Chris Kelly ’13
Chris Kelly ’13 (Boyertown, Pa.), a double major in geology and international affairs, was one of 24 students who spent three weeks over the January interim studying the evolution of life and land in Ecuador and the Galapagos Islands. The course, taught by geology professors Lawrence Malinconico and David Sunderlin and Provost Wendy Hill, was one of eight faculty-led interim-abroad classes at locations around the globe. Kelly writes about his experience below.
It is surreal to come back to campus and reflect upon what I’ve just experienced. In many ways, the trip was sensory overload. If I had not trekked over and swam through many of the landscapes, I would have hardly believed that they existed.
As a newcomer to the field of geology, I am just starting to appreciate the grandiosity of the field and the opportunities for understanding the world around us that it provides. I have always been a “naturalist,” mesmerized and riveted by the earth around me, but in the past this consisted mainly of ecological knowledge.
This trip represented for me many things, but chiefly the cementation of geology as a new and exciting way of understanding the past. This resonated particularly with one of Prof. Sunderlin’s comments. We were on a boat hopping between islands and as we approached our day stop, he remarked upon the genesis of the place and how he pictured a time-lapse sequence of this volcano being erupted out of the sea and then subsequently being settled by first pioneer species of insects and plants, and then the arrival of Darwin’s finches, all the while being weathered and eroded by the forces of wind, water, and temperature fluctuations.
The interconnectedness is astonishing. I cannot walk over terrain, even now back in Pennsylvania, without painting this portrait of sorts in my mind of the evolution of the landscape and life. Just as history is the key to understanding the present in terms of social studies, geology is a portal to the past in its capacity to shed light unto the topography and structures on which we live and visit today.

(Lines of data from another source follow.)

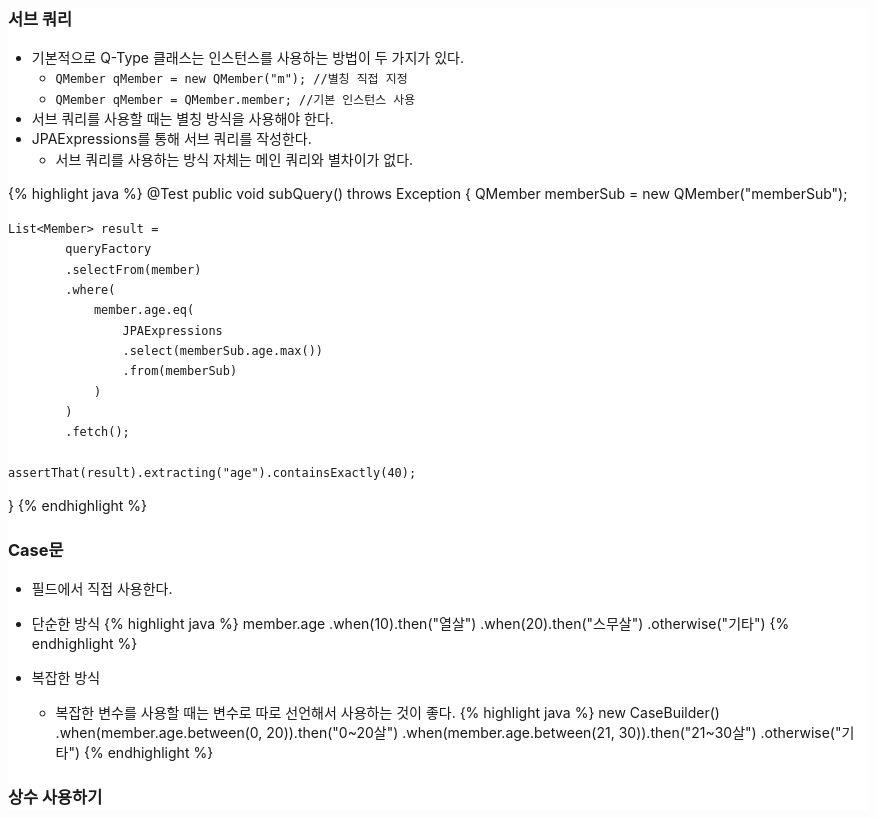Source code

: ### 서브 쿼리

- 기본적으로 Q-Type 클래스는 인스턴스를 사용하는 방법이 두 가지가 있다.
    - `QMember qMember = new QMember("m"); //별칭 직접 지정`
    - `QMember qMember = QMember.member; //기본 인스턴스 사용`
- 서브 쿼리를 사용할 때는 별칭 방식을 사용해야 한다.
- JPAExpressions를 통해 서브 쿼리를 작성한다.
    - 서브 쿼리를 사용하는 방식 자체는 메인 쿼리와 별차이가 없다.

{% highlight java %}
@Test
public void subQuery() throws Exception {
    QMember memberSub = new QMember("memberSub");
    
    List<Member> result =
            queryFactory
            .selectFrom(member)
            .where(
                member.age.eq(
                    JPAExpressions
                    .select(memberSub.age.max())
                    .from(memberSub)
                )
            )
            .fetch();
    
    assertThat(result).extracting("age").containsExactly(40);
}
{% endhighlight %}

### Case문

- 필드에서 직접 사용한다.

- 단순한 방식
{% highlight java %}
member.age
.when(10).then("열살")
.when(20).then("스무살")
.otherwise("기타")
{% endhighlight %}

- 복잡한 방식
    - 복잡한 변수를 사용할 때는 변수로 따로 선언해서 사용하는 것이 좋다.
{% highlight java %}
new CaseBuilder()
.when(member.age.between(0, 20)).then("0~20살")
.when(member.age.between(21, 30)).then("21~30살")
.otherwise("기타")
{% endhighlight %}

### 상수 사용하기
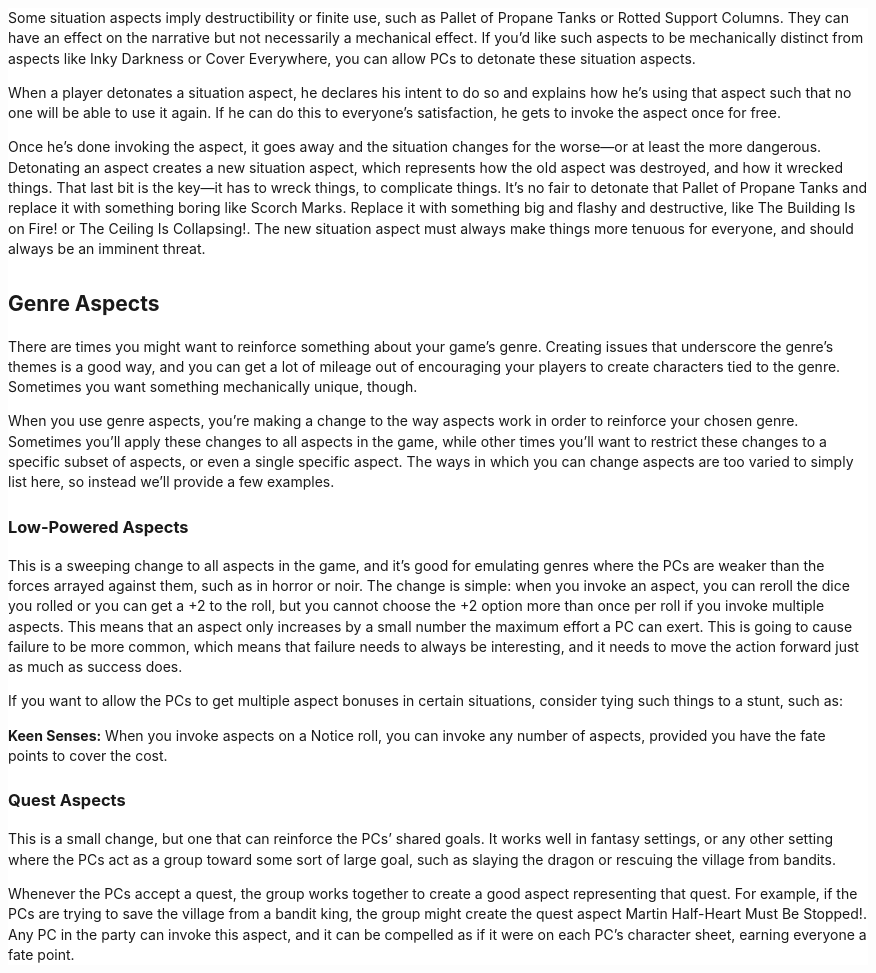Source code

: Some situation aspects imply destructibility or finite use, such as Pallet of Propane Tanks or Rotted Support Columns. They can have an effect on the narrative but not necessarily a mechanical effect. If you’d like such aspects to be mechanically distinct from aspects like Inky Darkness or Cover Everywhere, you can allow PCs to detonate these situation aspects.

When a player detonates a situation aspect, he declares his intent to do so and explains how he’s using that aspect such that no one will be able to use it again. If he can do this to everyone’s satisfaction, he gets to invoke the aspect once for free.

Once he’s done invoking the aspect, it goes away and the situation changes for the worse—or at least the more dangerous. Detonating an aspect creates a new situation aspect, which represents how the old aspect was destroyed, and how it wrecked things. That last bit is the key—it has to wreck things, to complicate things. It’s no fair to detonate that Pallet of Propane Tanks and replace it with something boring like Scorch Marks. Replace it with something big and flashy and destructive, like The Building Is on Fire! or The Ceiling Is Collapsing!. The new situation aspect must always make things more tenuous for everyone, and should always be an imminent threat.

## Genre Aspects

There are times you might want to reinforce something about your game’s genre. Creating issues that underscore the genre’s themes is a good way, and you can get a lot of mileage out of encouraging your players to create characters tied to the genre. Sometimes you want something mechanically unique, though.

When you use genre aspects, you’re making a change to the way aspects work in order to reinforce your chosen genre. Sometimes you’ll apply these changes to all aspects in the game, while other times you’ll want to restrict these changes to a specific subset of aspects, or even a single specific aspect. The ways in which you can change aspects are too varied to simply list here, so instead we’ll provide a few examples.

### Low-Powered Aspects

This is a sweeping change to all aspects in the game, and it’s good for emulating genres where the PCs are weaker than the forces arrayed against them, such as in horror or noir. The change is simple: when you invoke an aspect, you can reroll the dice you rolled or you can get a +2 to the roll, but you cannot choose the +2 option more than once per roll if you invoke multiple aspects. This means that an aspect only increases by a small number the maximum effort a PC can exert. This is going to cause failure to be more common, which means that failure needs to always be interesting, and it needs to move the action forward just as much as success does.

If you want to allow the PCs to get multiple aspect bonuses in certain situations, consider tying such things to a stunt, such as:

<strong>Keen Senses:</strong> When you invoke aspects on a Notice roll, you can invoke any number of aspects, provided you have the fate points to cover the cost.

### Quest Aspects

This is a small change, but one that can reinforce the PCs’ shared goals. It works well in fantasy settings, or any other setting where the PCs act as a group toward some sort of large goal, such as slaying the dragon or rescuing the village from bandits.

Whenever the PCs accept a quest, the group works together to create a good aspect representing that quest. For example, if the PCs are trying to save the village from a bandit king, the group might create the quest aspect Martin Half-Heart Must Be Stopped!. Any PC in the party can invoke this aspect, and it can be compelled as if it were on each PC’s character sheet, earning everyone a fate point.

It is one thing to learn these lessons in the classroom. It is quite another in the field. Having knelt at the summit of a volcano, one becomes acutely aware of the subject material. I’ve smelled sulfur and felt the heat being emitted out of the volcanic vents.
Standing there on that extraterrestrial moonscape was just primordial. Both there on Sierra Negra volcano and also on the mainland in the Paramo and atop strato-volcanoes soaring almost 20,000 feet into the sky, I was humbled by processes that are greater than oneself. My perspective in the fashion in which I view my surroundings has changed both scientifically and philosophically upon return to Lafayette and I’m thankful to have had the tremendous opportunity.